2 Koningen 8:7-13 Statenvertaling (Importantia edition) (STV)
Daarna kwam Elisa te Damaskus, als Benhadad, de koning van Syrië, krank was; en men boodschapte hem, zeggende: De man Gods is herwaarts gekomen. Toen zeide de koning tot Hazaël: Neem een geschenk in uw hand, en ga den man Gods tegemoet; en vraag door hem den HEERE, zeggende: Zal ik van deze krankheid genezen? Zo ging Hazaël hem tegemoet, en nam een geschenk in zijn hand, te weten, alle goed van Damaskus, een last van veertig kemelen; en hij kwam, en stond voor zijn aangezicht en zeide: Uw zoon Benhadad, de koning van Syrië, heeft mij tot u gezonden, om te zeggen: Zal ik van deze krankheid genezen?

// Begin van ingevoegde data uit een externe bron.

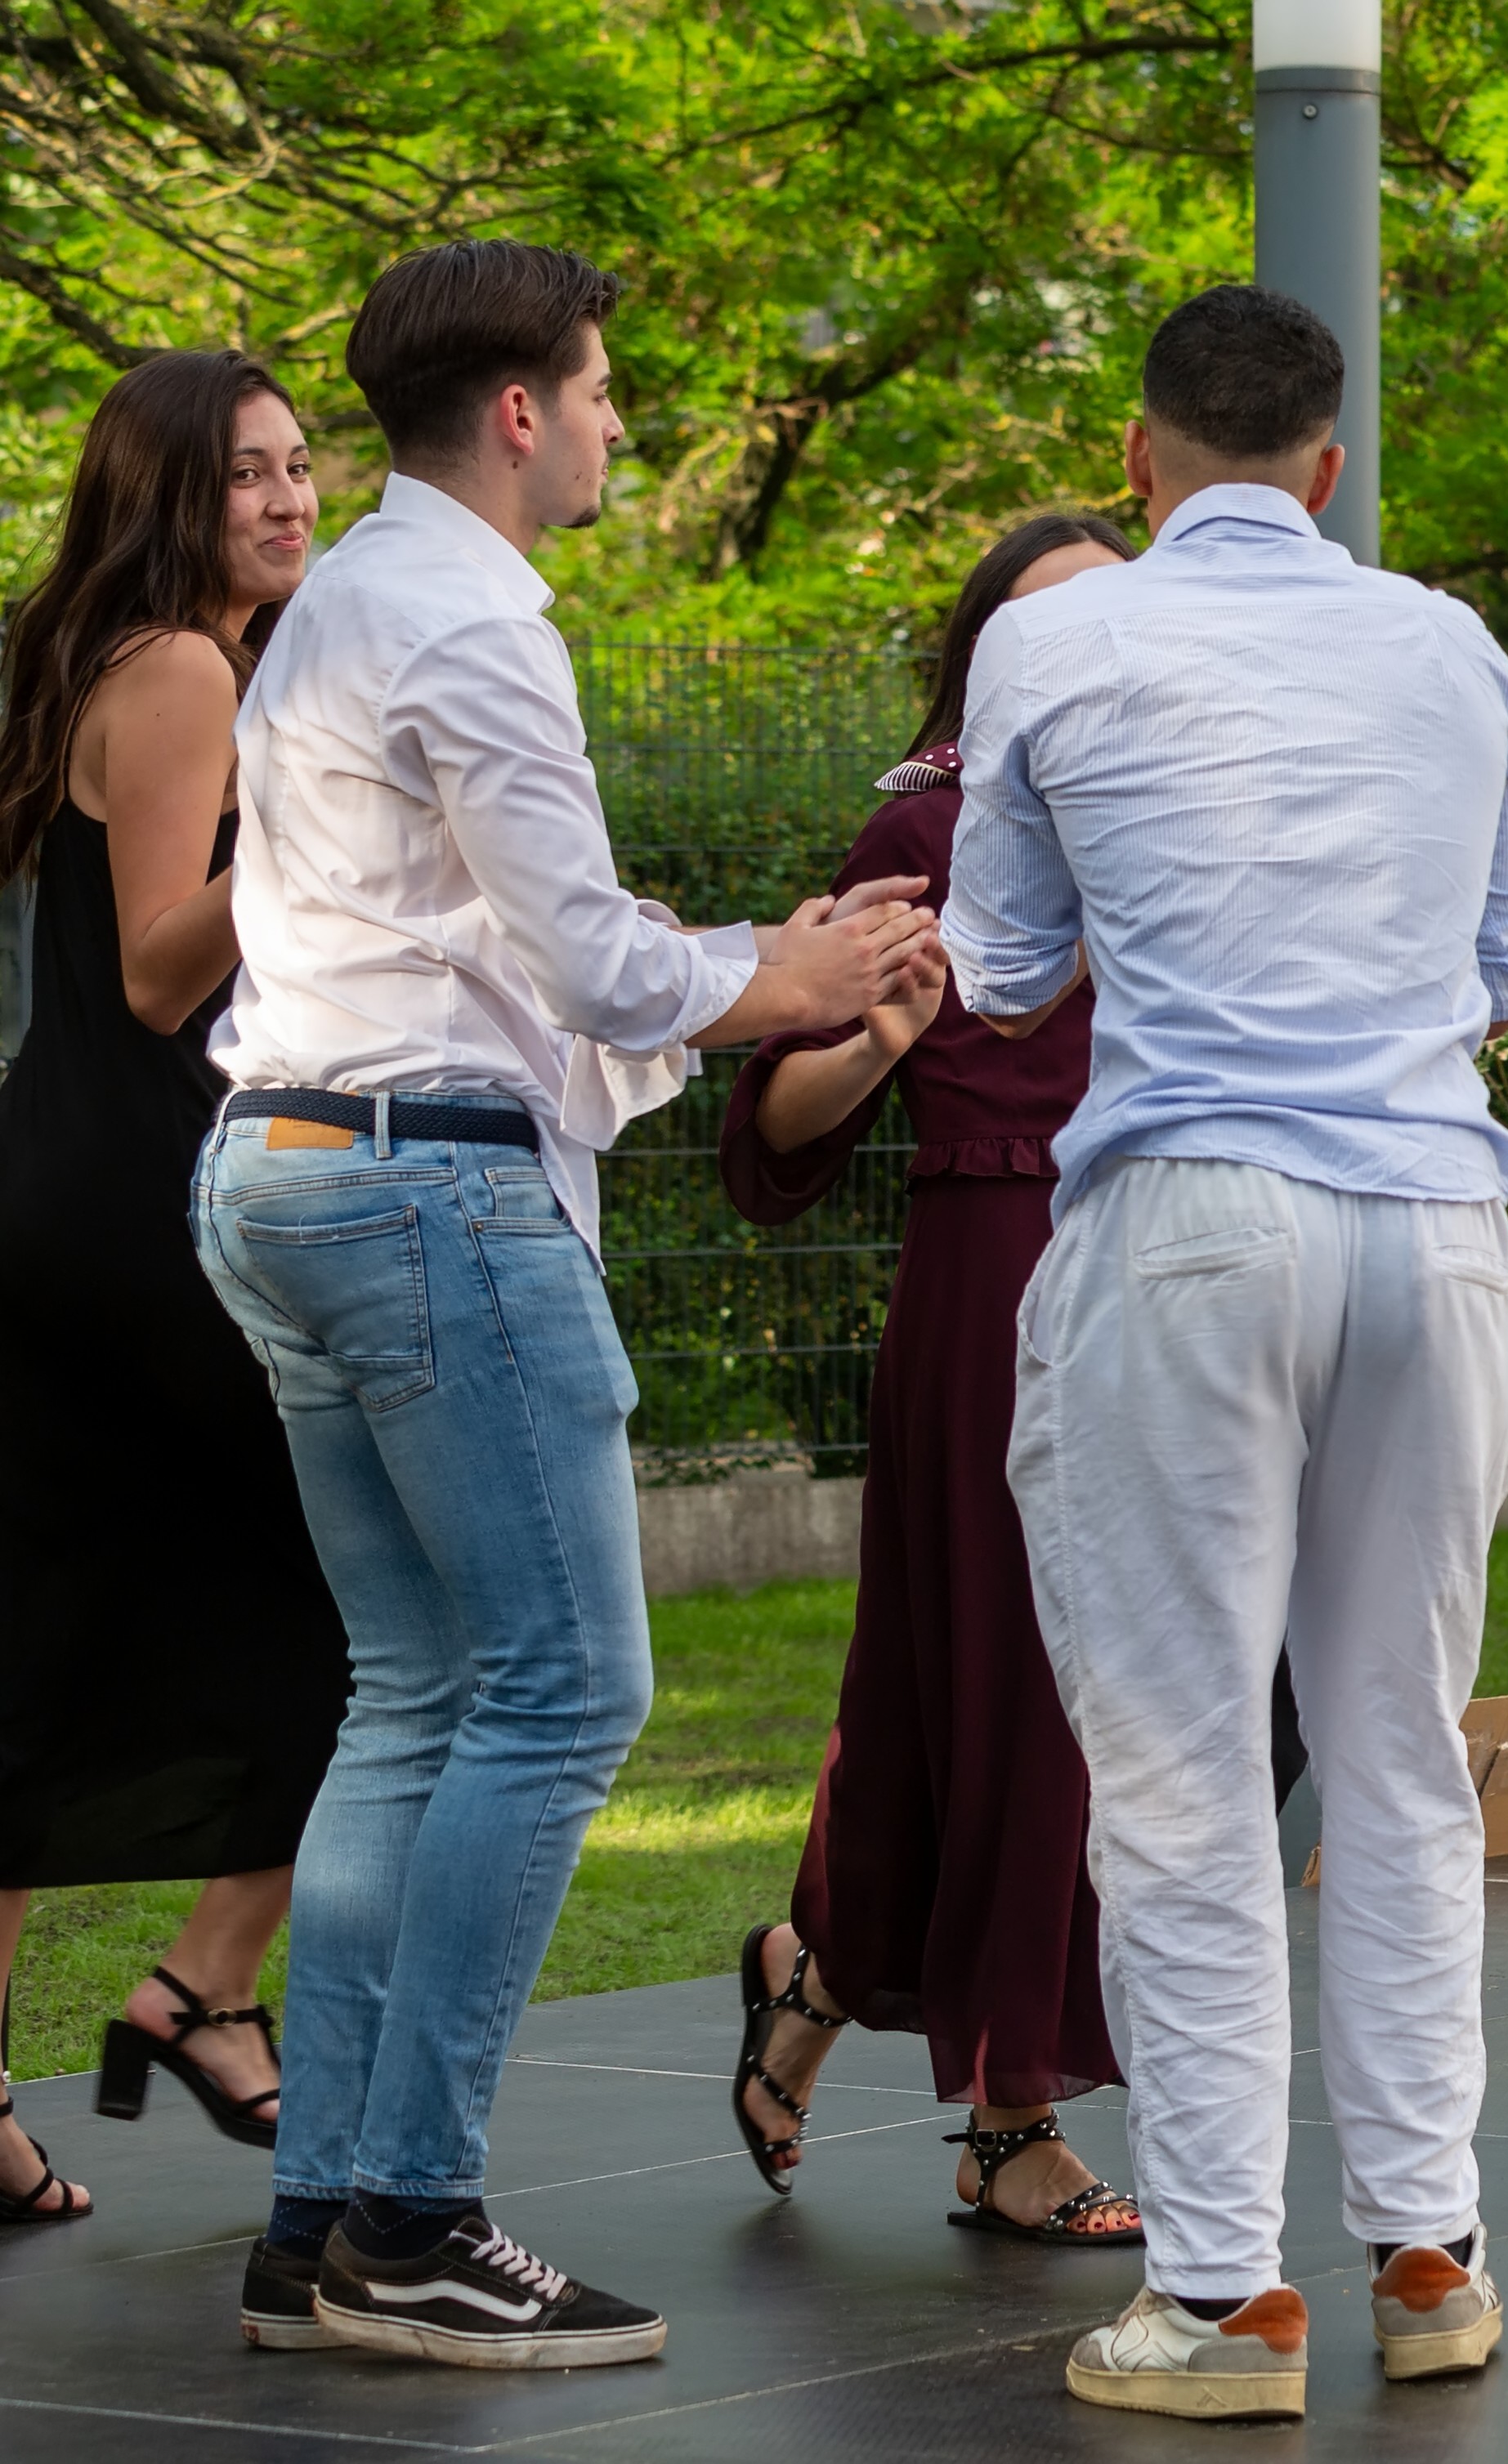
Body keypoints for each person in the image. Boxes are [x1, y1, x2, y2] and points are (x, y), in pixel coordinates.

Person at [198, 239, 937, 2365]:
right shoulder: (474, 622)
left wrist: (751, 959)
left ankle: (326, 2220)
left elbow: (513, 957)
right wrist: (791, 974)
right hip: (425, 1191)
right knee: (560, 1693)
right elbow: (605, 976)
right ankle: (416, 2215)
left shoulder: (345, 601)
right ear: (519, 411)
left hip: (289, 1164)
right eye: (602, 389)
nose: (618, 421)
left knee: (418, 1695)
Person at [942, 284, 1508, 2424]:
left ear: (1138, 458)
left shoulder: (1052, 644)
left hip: (1191, 1217)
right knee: (1398, 1747)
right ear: (1328, 463)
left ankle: (1216, 2291)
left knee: (1184, 1767)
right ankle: (1431, 2251)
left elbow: (999, 965)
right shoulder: (1455, 652)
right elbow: (1504, 967)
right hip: (1431, 1221)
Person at [717, 512, 1181, 2247]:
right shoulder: (923, 830)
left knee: (996, 1704)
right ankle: (1010, 2120)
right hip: (994, 1274)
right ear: (984, 656)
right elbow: (771, 1131)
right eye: (1041, 623)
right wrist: (882, 1037)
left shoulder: (1188, 814)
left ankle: (822, 1969)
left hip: (1173, 1266)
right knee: (1023, 1697)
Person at [0, 351, 351, 2229]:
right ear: (165, 495)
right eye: (246, 476)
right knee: (387, 1592)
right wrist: (319, 820)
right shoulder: (183, 670)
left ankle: (171, 2003)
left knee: (47, 1642)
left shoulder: (135, 657)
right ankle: (207, 1987)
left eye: (301, 464)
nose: (292, 500)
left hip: (81, 1190)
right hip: (141, 1205)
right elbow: (156, 969)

En Elisa zeide tot hem: Ga, zeg, gij zult ganselijk niet genezen; want de HEERE heeft mij getoond, dat hij den dood sterven zal. En hij hield zijn gezicht staande, en zette het vast tot schamens toe; en de man Gods weende. Toen zeide Hazaël: Waarom weent mijn heer? En hij zeide: omdat ik weet, wat kwaad gij den kinderen Israëls doen zult; gij zult hun sterkten in het vuur zetten, en hun jonge manschap met het zwaard doden, en hun jonge kinderen verpletteren, en hun zwangere vrouwen opensnijden. En Hazaël zeide: Maar wat is uw knecht, die een hond is, dat hij deze grote zaak doen zou? En Elisa zeide: De HEERE heeft mij getoond, dat gij koning zijn zult over Syrië.
2 Koningen 8:7-13 NBG-vertaling 1951 (NBG51)
Elisa kwam naar Damascus, terwijl Benhadad, de koning van Aram, ziek lag. Toen hem meegedeeld was: De man Gods is hierheen gekomen, zeide de koning tot Hazaël: Voer een geschenk met u, ga de man Gods tegemoet en raadpleeg door hem de HERE aldus: zal ik van deze ziekte herstellen? Toen ging Hazaël hem tegemoet en voerde een geschenk met zich mee, allerlei kostbaarheden uit Damascus, een last van veertig kamelen; hij kwam vóór hem staan en zeide: Uw zoon Benhadad, de koning van Aram, heeft mij tot u gezonden met de vraag: zal ik van deze ziekte herstellen? En Elisa zeide tot hem: Ga, zeg hem: gij zult zeker herstellen. Maar de HERE heeft mij getoond, dat hij zeker zal sterven. En de man Gods zette een strak gelaat en hield het onbewogen tot verlegen wordens toe; daarop barstte hij in wenen uit. En Hazaël zeide: Waarom weent mijn heer? En hij zeide: Omdat ik weet, wat voor kwaad gij de Israëlieten zult aandoen: hun vestingen zult gij met vuur verbranden, hun jonge mannen zult gij met het zwaard doden, hun zuigelingen zult gij verpletteren en hun zwangere vrouwen zult gij openrijten. Toen zeide Hazaël: Maar wat is uw knecht, die hond: dat hij zo iets groots zou doen? En Elisa zeide: De HERE heeft mij getoond, dat gij koning over Aram zult zijn.